In the Sahtu region, Colville Lake is one of the territory’s smallest communities, has no year-round road access, and is not easily reached from any of the population centres with more than 1,000 people in the NWT, given by Statistics Canada as Yellowknife, Hay River, Fort Smith and Inuvik. (There are other NWT communities with more than 1,000 people but, to be a population centre, a community must also have a population density of more than 400 people per square kilometre).
Ulukhaktok ranks 14th in the overall remoteness list, Nahanni Butte is 16th, Tulita is 17th and Sachs Harbour is 18th.
Yukon’s most remote community is listed as Beaver Creek on the Alaska border, ranked 29th overall in Canada.
The NWT’s capital, Yellowknife, has a remoteness index value of 0.406. That makes it less remote than Terrace, BC according to Statistics Canada, but more remote than Revelstoke.
Yukon capital Whitehorse scores 0.391, meaning it is less remote than Yellowknife. Iqaluit, scoring 0.479, is the most remote of the territorial capitals.
Statistics Canada’s methodology leads to a few conclusions that might raise eyebrows among residents.
Tuktoyaktuk, parked on the Arctic coast of the Northwest Territories and scoring 0.693, is considered less remote than Fort Simpson, a village that forms the largest community in the territory’s Dehcho region and has straightforward highway access to BC and Alberta, which scores 0.782.
Similarly, Tsiigehtchic (0.682) is considered less remote than Fort Liard (0.726), possibly by virtue of the Dempster Highway linking Tsiigehtchic to the population centre of Inuvik. Fort Liard has no qualifying population centre nearby, but might be considered the less remote option if you were trying to reach both communities from either Yellowknife or BC.
Sambaa K’e, for reasons not immediately clear, appears in the index to be slightly less remote than Fort Simpson. Sambaa K’e is a small fly-in community, accessible by winter road for only a short period of the year, that most NWT residents would likely consider harder than Fort Simpson to easily reach.
In a news release, Statistics Canada said the remoteness index is “part of a set of emerging and experimental geospatial concepts and indicators developed by the agency in collaboration with Indigenous Services Canada.”

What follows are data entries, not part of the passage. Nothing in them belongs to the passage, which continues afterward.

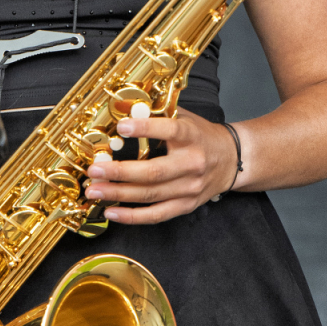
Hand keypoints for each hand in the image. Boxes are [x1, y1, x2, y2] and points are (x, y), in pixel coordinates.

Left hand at [84, 108, 239, 224]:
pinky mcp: (186, 205)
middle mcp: (192, 164)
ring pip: (150, 195)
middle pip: (154, 172)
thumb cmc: (202, 136)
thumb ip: (158, 113)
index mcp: (192, 136)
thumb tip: (126, 108)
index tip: (121, 127)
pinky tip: (111, 212)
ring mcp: (189, 188)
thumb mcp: (185, 117)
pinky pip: (156, 215)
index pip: (169, 131)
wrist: (233, 160)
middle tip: (94, 170)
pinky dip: (132, 216)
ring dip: (118, 194)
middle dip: (120, 172)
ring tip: (93, 191)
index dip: (145, 129)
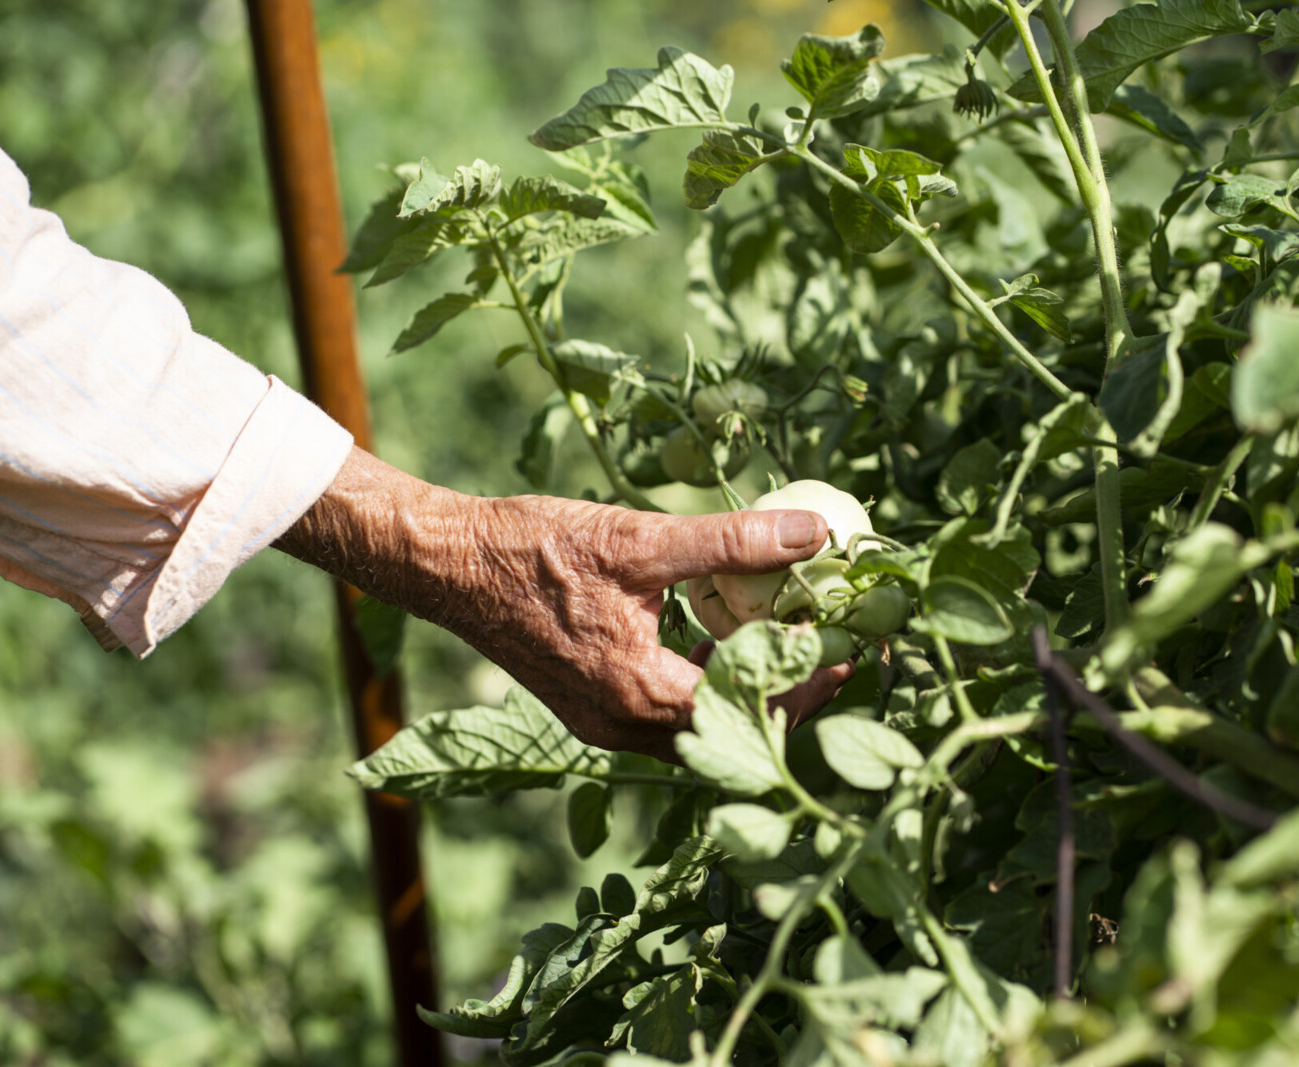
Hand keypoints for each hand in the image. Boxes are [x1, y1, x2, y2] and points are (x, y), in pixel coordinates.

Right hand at [276, 448, 854, 760]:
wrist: (449, 565)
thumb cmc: (534, 550)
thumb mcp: (640, 538)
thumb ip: (731, 542)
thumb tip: (815, 532)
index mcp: (640, 693)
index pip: (749, 709)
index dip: (807, 684)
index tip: (849, 653)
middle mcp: (622, 725)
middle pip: (727, 728)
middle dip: (782, 693)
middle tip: (827, 650)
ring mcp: (601, 722)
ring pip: (694, 725)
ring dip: (739, 688)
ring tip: (782, 642)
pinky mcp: (587, 707)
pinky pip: (661, 711)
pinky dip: (697, 682)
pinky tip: (714, 638)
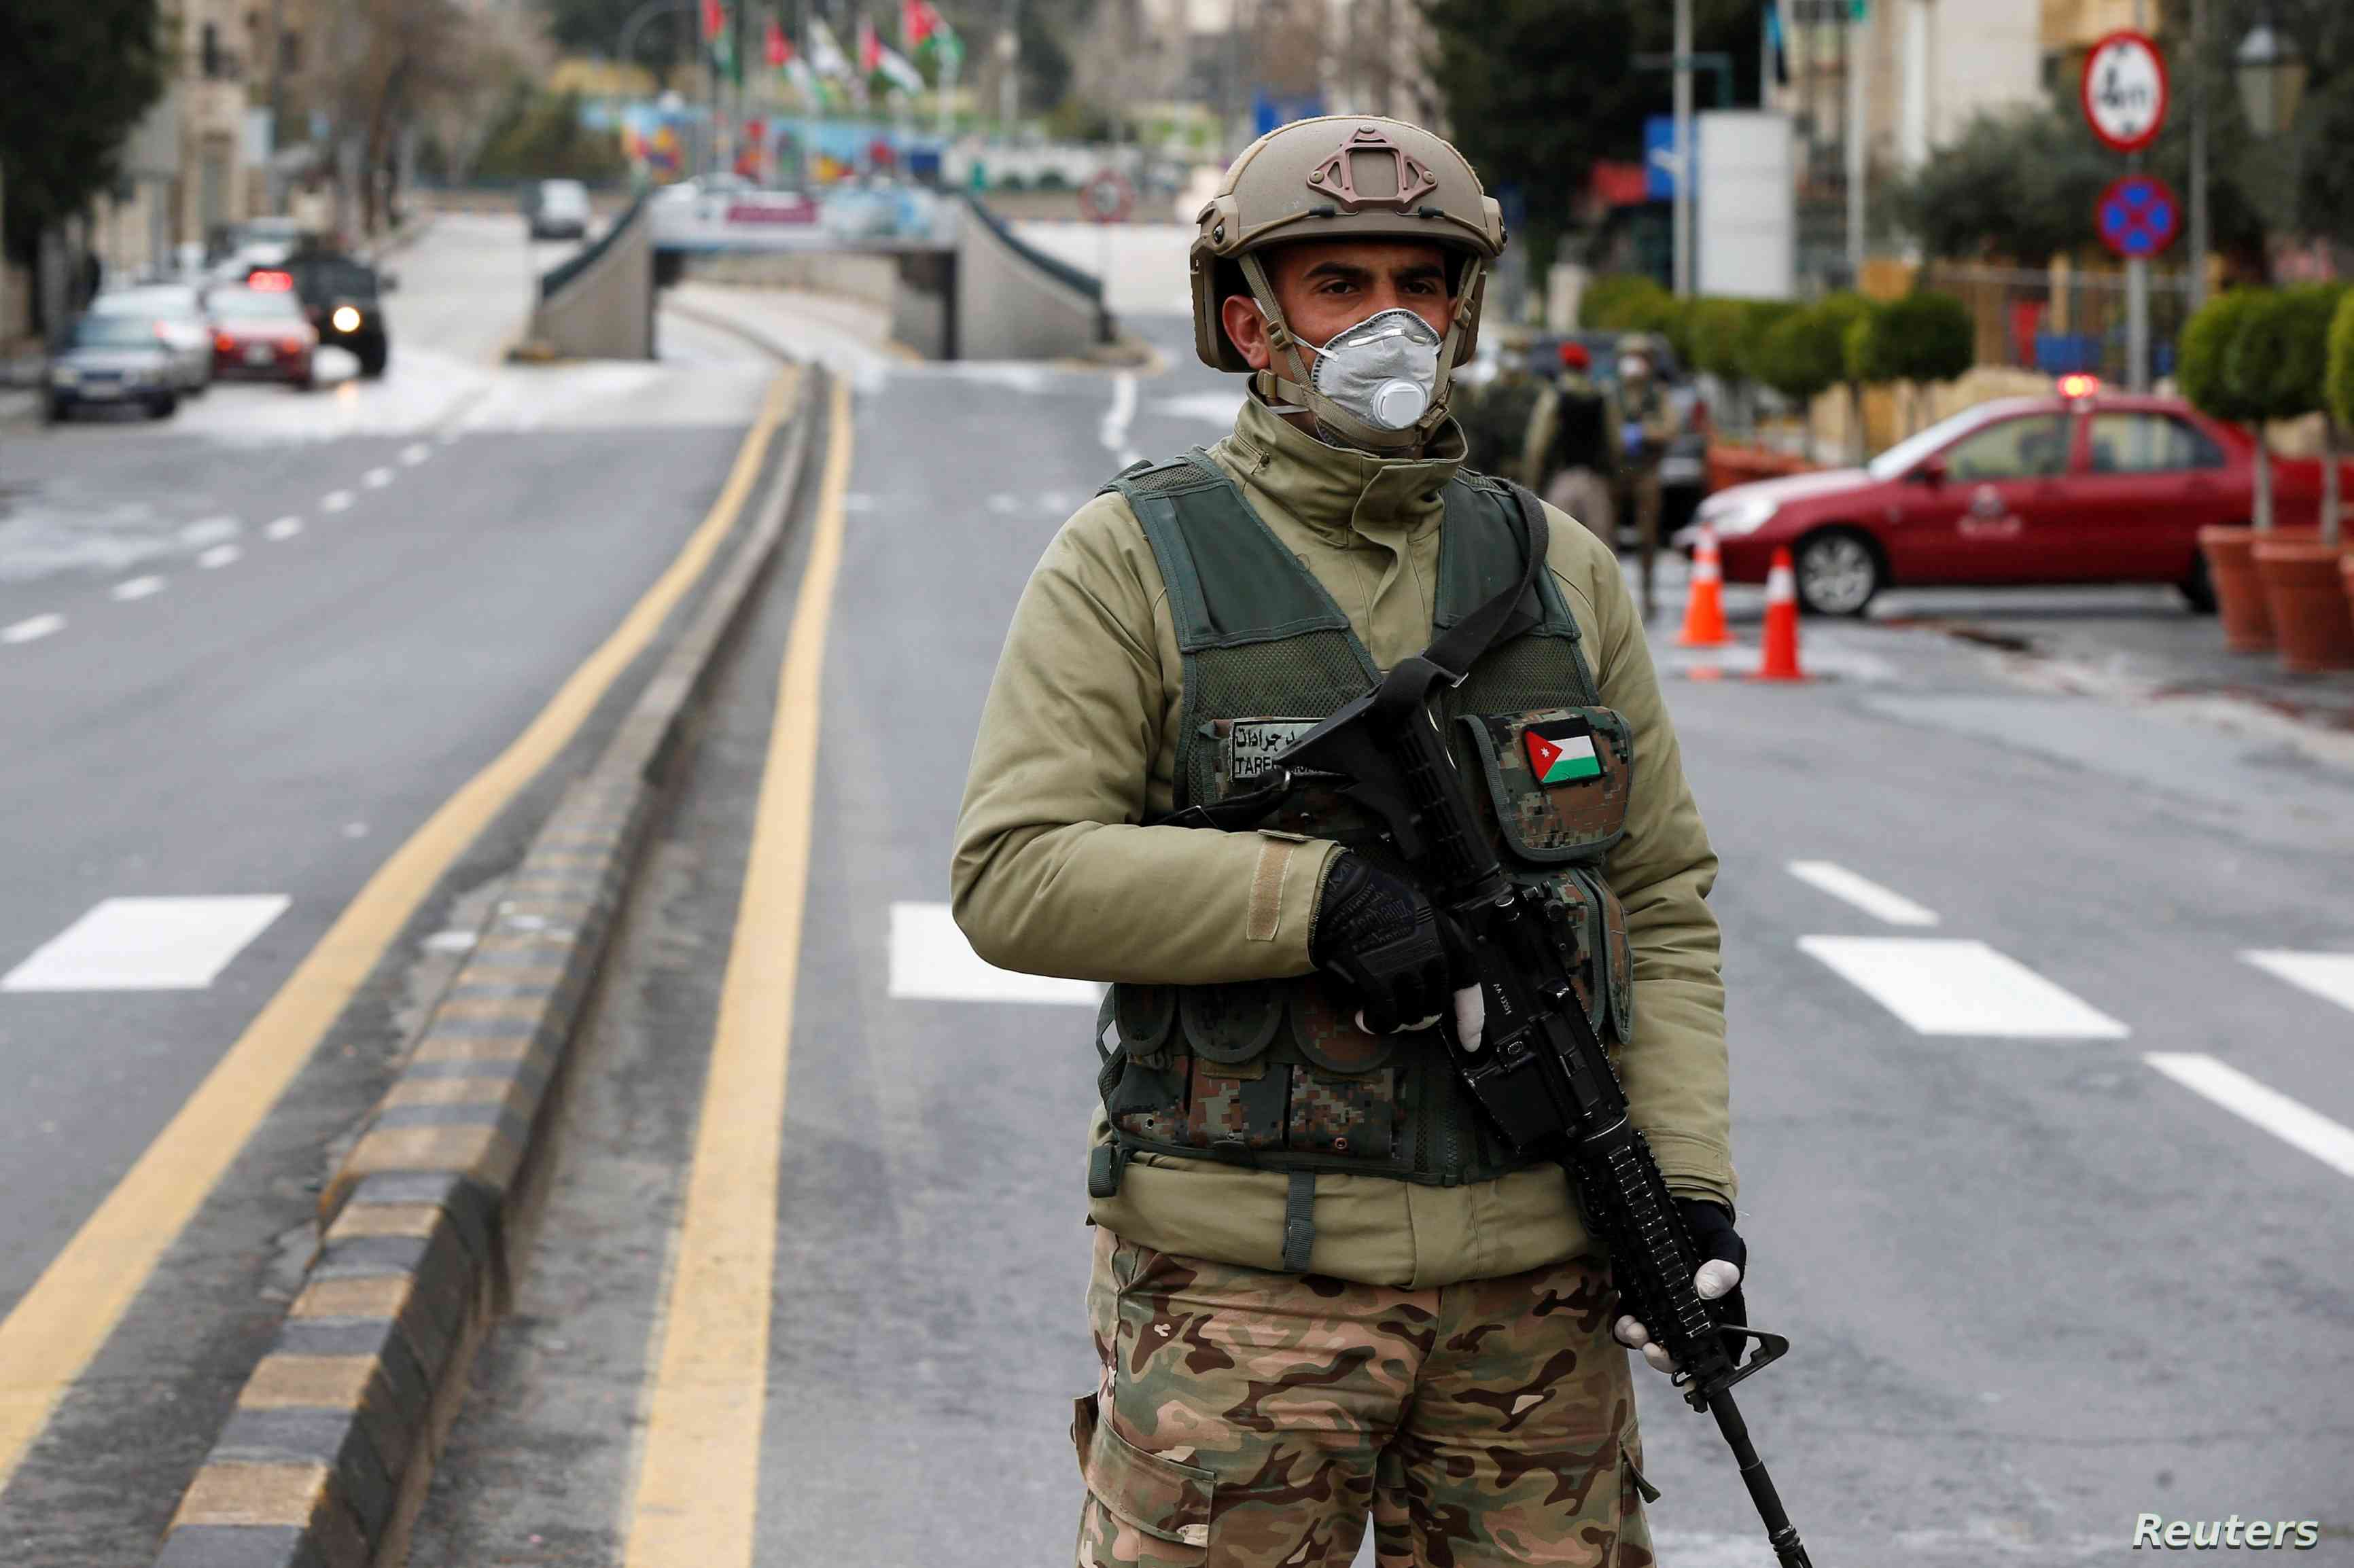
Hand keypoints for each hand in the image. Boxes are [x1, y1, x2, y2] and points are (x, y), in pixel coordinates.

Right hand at [1310, 853, 1483, 1045]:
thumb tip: (1434, 984)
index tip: (1470, 1041)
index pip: (1468, 983)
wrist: (1338, 897)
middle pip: (1436, 1005)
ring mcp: (1407, 968)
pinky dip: (1376, 1024)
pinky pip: (1387, 1018)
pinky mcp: (1380, 980)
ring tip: (1379, 1011)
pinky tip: (1364, 1017)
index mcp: (1444, 935)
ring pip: (1413, 1016)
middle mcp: (1432, 953)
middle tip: (1400, 1013)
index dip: (1471, 1017)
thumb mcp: (1417, 915)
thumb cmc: (1372, 902)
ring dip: (1396, 1021)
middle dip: (1419, 1017)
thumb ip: (1432, 945)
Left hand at [1613, 1200, 1746, 1375]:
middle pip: (1680, 1353)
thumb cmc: (1709, 1228)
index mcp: (1718, 1311)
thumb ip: (1723, 1265)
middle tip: (1652, 1348)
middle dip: (1664, 1358)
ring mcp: (1663, 1307)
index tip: (1691, 1373)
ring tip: (1633, 1329)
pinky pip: (1631, 1321)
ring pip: (1653, 1340)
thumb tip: (1707, 1290)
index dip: (1706, 1367)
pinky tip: (1623, 1319)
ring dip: (1641, 1342)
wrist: (1680, 1205)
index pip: (1717, 1348)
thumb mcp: (1723, 1242)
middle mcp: (1690, 1316)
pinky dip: (1625, 1326)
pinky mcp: (1640, 1295)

“Geographic proximity to service centres and population centres is an important determinant of socio-economic and health outcomes,” Statistics Canada stated. “Consequently, it is a relevant dimension in the analysis and delivery of policies and programs.”
You can download the full data as a spreadsheet from Statistics Canada’s website. Index values for more than 5,000 Canadian communities are reported.